Le gouvernement a déjà présenté cette semaine son premier projet de loi comprenant la fourniture gratuite d’électricité (300 kWh par mois) aux foyers qui vivent dans des conditions de pauvreté extrême, une allocation logement (70 euros mensuels par personne ou 220 euros par famille) pour 30 000 foyers et une aide alimentaire pour des citoyens vivant aussi dans l’extrême pauvreté. Au cours de ces quatre mois, il nous faudrait accomplir des pas décisifs qui amélioreront notre position dans les affrontements de demain ; et ces pas pourront être effectués aussi longtemps que la société est déterminée à soutenir un ­gouvernement de salut social, plutôt que d’attendre. L’existence d’une disponibilité populaire sans précédent, comme elle s’est exprimée dans les premiers sondages ­postélectoraux, mais principalement dans les mobilisations sans précédent en faveur des exigences du gouvernement, constitue un élément crucial pour notre parti. Aujourd’hui, alors que le dogme du « tous les mêmes » s’écroule et que la ­politique redevient un moyen de changer nos vies, notre parti devrait maximaliser son unité interne, sans que cela signifie la suppression de la diversité, mais dans son inclusion dans notre réflexion et nos ­objectifs communs. La critique et la confrontation de points de vue dans les processus des instances de décision d’un parti de gauche multitendance sont de bonnes pratiques aussi longtemps qu’elles ne mettent pas en danger notre solidarité interne et qu’elles ne déforment pas nos décisions officielles.
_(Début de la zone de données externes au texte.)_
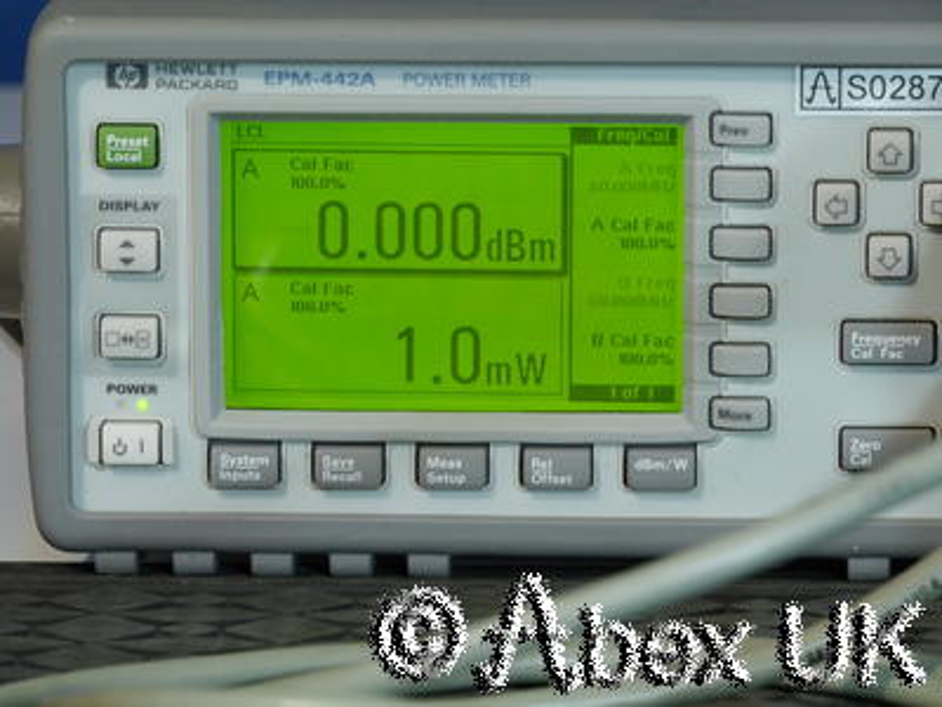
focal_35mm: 280
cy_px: 354
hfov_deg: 7.1
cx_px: 471
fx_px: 7620
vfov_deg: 5.3
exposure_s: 1/2.5
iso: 400
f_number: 11
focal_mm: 140
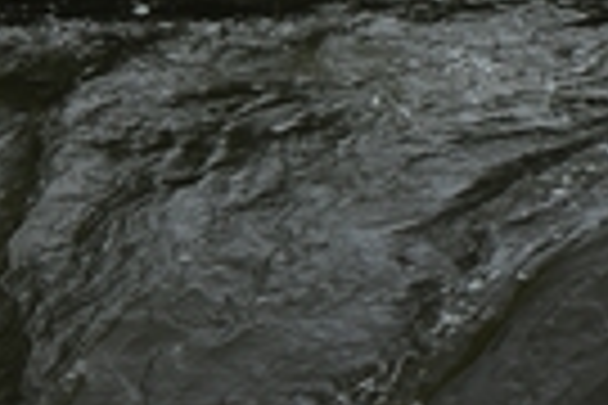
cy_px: 477
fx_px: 13028
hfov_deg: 2.7
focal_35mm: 771
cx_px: 275
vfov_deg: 1.8
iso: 200
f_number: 9
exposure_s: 1/250
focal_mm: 105
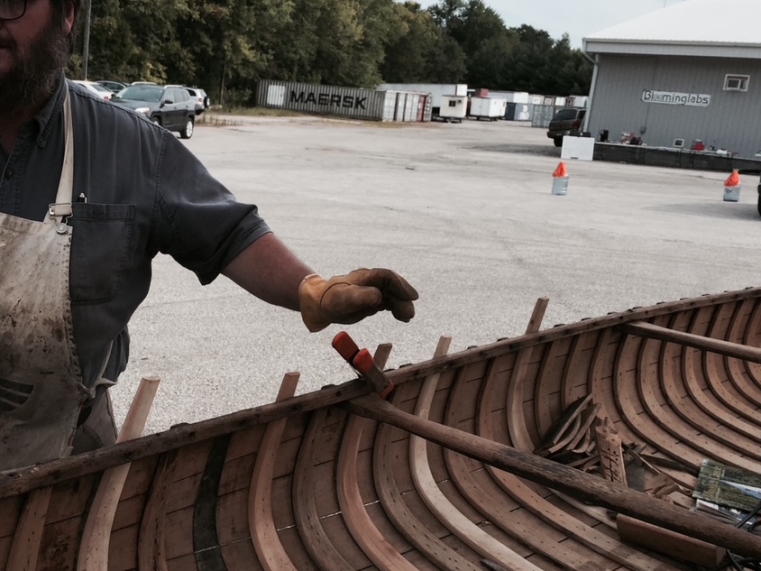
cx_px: 245
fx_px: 967
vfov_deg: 32.9
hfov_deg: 42.3
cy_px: 290
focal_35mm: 44
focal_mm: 4.15
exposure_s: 1/1412
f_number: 2.2
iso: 32
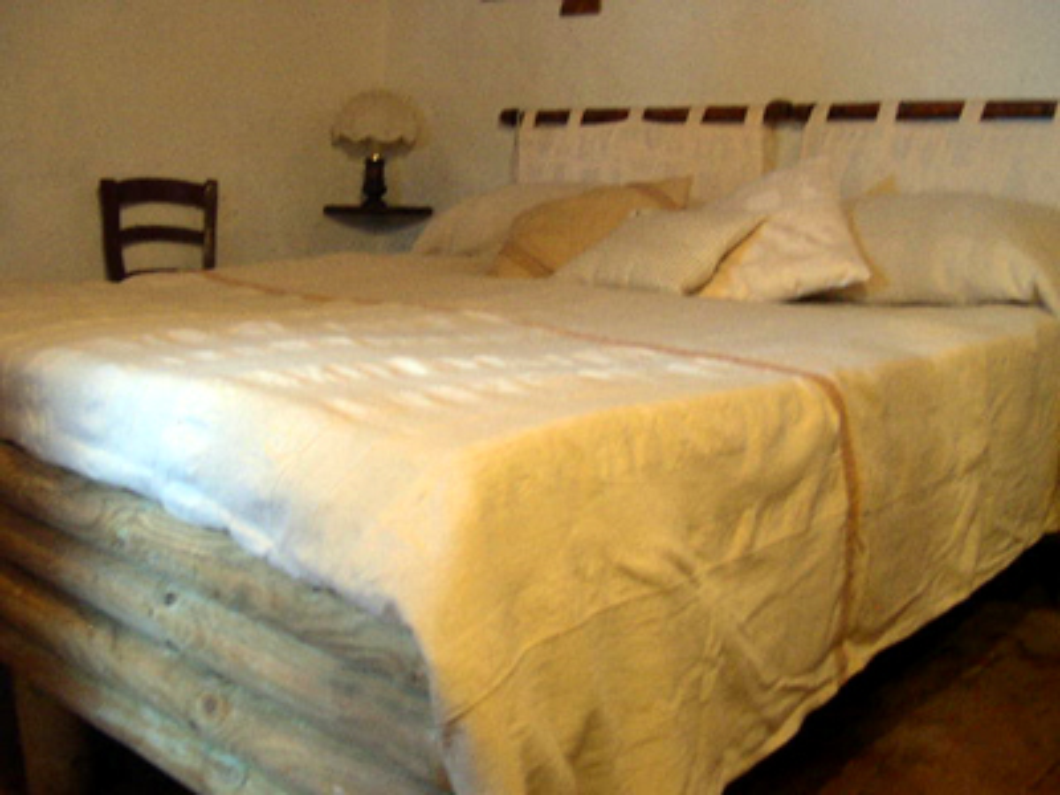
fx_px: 1164
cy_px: 398
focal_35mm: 38
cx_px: 530
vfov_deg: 37.7
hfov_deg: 49.0
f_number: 2.8
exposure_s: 1/4.7
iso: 323
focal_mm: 8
Syriza doit maintenant ouvrir les portes pour rassembler tous ceux qui souhaitent combattre collectivement et sans égoïsme en vue de reconquérir leur dignité. Notre vision, nos manières de faire et nos actions devraient refléter notre détermination à créer l’« intellectuel collectif » qui édifiera une nouvelle conscience collective de la société grecque. Un nouveau concept de sens commun fondé sur le collectif, la solidarité et la satisfaction des besoins sociaux. Comme l’a récemment dit le président de Syriza, notre mot d’ordre commun en ce nouveau commencement doit être : moins de mots et plus de travail.

 *Yiannis Bournous, membre du secrétariat politique de Syriza et du comité de direction du Parti de la gauche européenne (PGE).